- 著者
-
藤原 綾子
Fujiwara Ayako
- 出版者
- 琉球大学教育学部
- 雑誌
- 琉球大学教育学部紀要 第二部 (ISSN:03865746)
- 巻号頁・発行日
- no.27, pp.p381-390, 1984
大学生の衣服の一つであるジーパンに関する意識や実態が10年前と現在でどう変わったのかを明らかにする目的で昭和47年の琉球大学教育学部学生を対象に行った調査と昭和57年本学教育学部学生を対象に行った調査を比較検討して次の結果を得た。1)10年前と現在の学生を比較すると男子はほぼ同程度の着用があるが,女子は減少してた。

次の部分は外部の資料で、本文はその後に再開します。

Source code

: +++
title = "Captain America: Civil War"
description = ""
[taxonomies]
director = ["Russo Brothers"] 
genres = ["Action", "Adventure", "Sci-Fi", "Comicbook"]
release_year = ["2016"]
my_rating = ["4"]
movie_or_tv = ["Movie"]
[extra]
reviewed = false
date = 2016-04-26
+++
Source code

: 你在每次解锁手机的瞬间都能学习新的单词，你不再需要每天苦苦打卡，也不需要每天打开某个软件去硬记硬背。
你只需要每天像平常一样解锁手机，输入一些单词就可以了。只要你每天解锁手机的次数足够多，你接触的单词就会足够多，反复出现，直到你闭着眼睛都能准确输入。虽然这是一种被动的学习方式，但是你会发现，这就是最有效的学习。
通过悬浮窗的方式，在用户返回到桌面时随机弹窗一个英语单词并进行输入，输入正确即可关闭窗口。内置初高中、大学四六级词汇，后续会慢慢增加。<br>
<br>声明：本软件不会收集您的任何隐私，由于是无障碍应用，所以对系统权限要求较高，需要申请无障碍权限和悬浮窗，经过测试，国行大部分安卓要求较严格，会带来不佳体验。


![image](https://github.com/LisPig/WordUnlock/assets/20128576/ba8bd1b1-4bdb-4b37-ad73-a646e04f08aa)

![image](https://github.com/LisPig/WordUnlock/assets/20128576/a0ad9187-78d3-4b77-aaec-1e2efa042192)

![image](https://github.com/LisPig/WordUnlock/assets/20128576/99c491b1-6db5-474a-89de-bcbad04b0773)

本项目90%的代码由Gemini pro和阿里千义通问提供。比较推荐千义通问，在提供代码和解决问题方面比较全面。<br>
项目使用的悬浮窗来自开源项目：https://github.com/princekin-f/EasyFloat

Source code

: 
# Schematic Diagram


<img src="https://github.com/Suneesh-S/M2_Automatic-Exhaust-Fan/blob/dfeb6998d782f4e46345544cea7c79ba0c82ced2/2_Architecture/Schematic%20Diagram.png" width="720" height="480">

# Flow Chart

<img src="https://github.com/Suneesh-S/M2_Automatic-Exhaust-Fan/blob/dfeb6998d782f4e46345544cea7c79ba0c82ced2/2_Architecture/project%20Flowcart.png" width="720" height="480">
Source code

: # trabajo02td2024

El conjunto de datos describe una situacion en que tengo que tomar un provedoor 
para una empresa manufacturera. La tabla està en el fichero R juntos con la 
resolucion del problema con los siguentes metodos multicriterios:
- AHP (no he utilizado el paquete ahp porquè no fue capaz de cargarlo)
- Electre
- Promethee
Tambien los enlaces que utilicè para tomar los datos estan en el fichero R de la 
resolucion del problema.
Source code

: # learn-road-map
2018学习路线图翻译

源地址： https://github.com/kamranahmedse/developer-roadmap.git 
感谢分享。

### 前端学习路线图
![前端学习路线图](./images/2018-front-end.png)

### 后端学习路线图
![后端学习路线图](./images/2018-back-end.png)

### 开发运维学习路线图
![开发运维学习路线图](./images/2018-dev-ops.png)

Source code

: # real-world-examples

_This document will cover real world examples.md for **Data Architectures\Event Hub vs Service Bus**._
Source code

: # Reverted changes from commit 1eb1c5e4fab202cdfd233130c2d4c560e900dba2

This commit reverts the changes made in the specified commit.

この原因は女子の他の服(ワンピースやスカート)への移向が大きいためである。2)ジーパン愛用の理由として,10年前の学生が男女共に,丈夫で季節に関係なく着られるという経済的理由をあげたのに対し,現在の学生は,汚れても気にならず,手入れが容易であるという実用的な理由をあげていた。3)ジーパンを着用できる時,場所,場合として,10年前の学生は日常的な時や場所だけを考えていて冠婚葬祭の場は絶対にいけないと考えているのに対し,現在の学生は入学式,卒業式まで着用してよい,そして時には結婚式などの着用も考えている。現在の学生にとっては入学式や卒業式はもはや日常的な時,場所になっているようである。4)ジーパンという衣服を10年前の男子学生は年中着用できる衣服,作業服ととらえているのに対し,現在の男子はどこへでも着ていける衣服ととらえ,衣服観は10年前と現在で大きく変化している。女子学生は10年前,現在とも大きな変化はなく,性差を意識せずに着られる衣服,季節に関係なく着られる衣服,遊び着,作業着としてとらえている。5)全体としてジーパンは10年前から現在まで,実用的な衣服であって,ファッショナブルな個性を表現する衣服ではないようである。おわりに本調査に御協力下さいました本学教育学部花城梨枝子先生,卒業生の島袋睦枝さんに深く感謝申し上げます。